Collection entries:

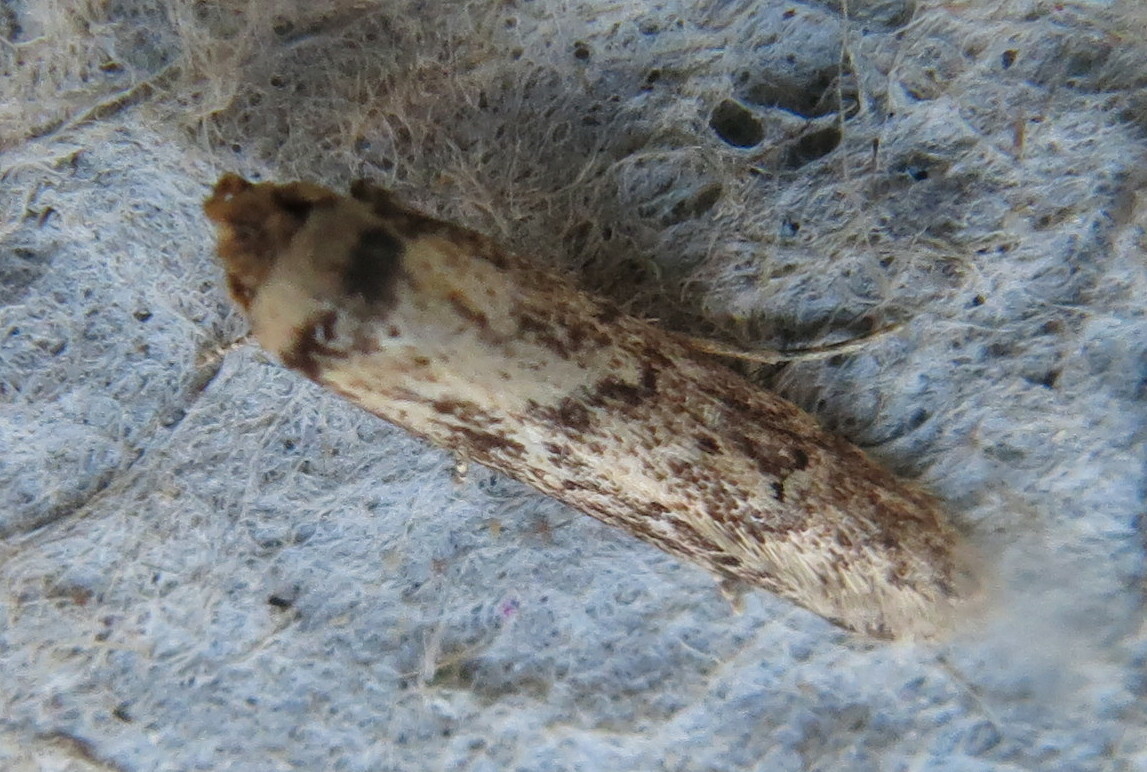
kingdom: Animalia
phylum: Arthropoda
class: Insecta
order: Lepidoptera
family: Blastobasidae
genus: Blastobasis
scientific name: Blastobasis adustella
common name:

§ **WHAT YOU NEED TO DO**: Starting at the line containing "order: Lepidoptera" and continuing to the end of the records, inclusive, present only those lines as a numbered list, skipping any blank lines.

§ **OUTPUT FOR THIS TASK**:
1. order: Lepidoptera
2. family: Blastobasidae
3. genus: Blastobasis
4. scientific name: Blastobasis adustella
5. common name:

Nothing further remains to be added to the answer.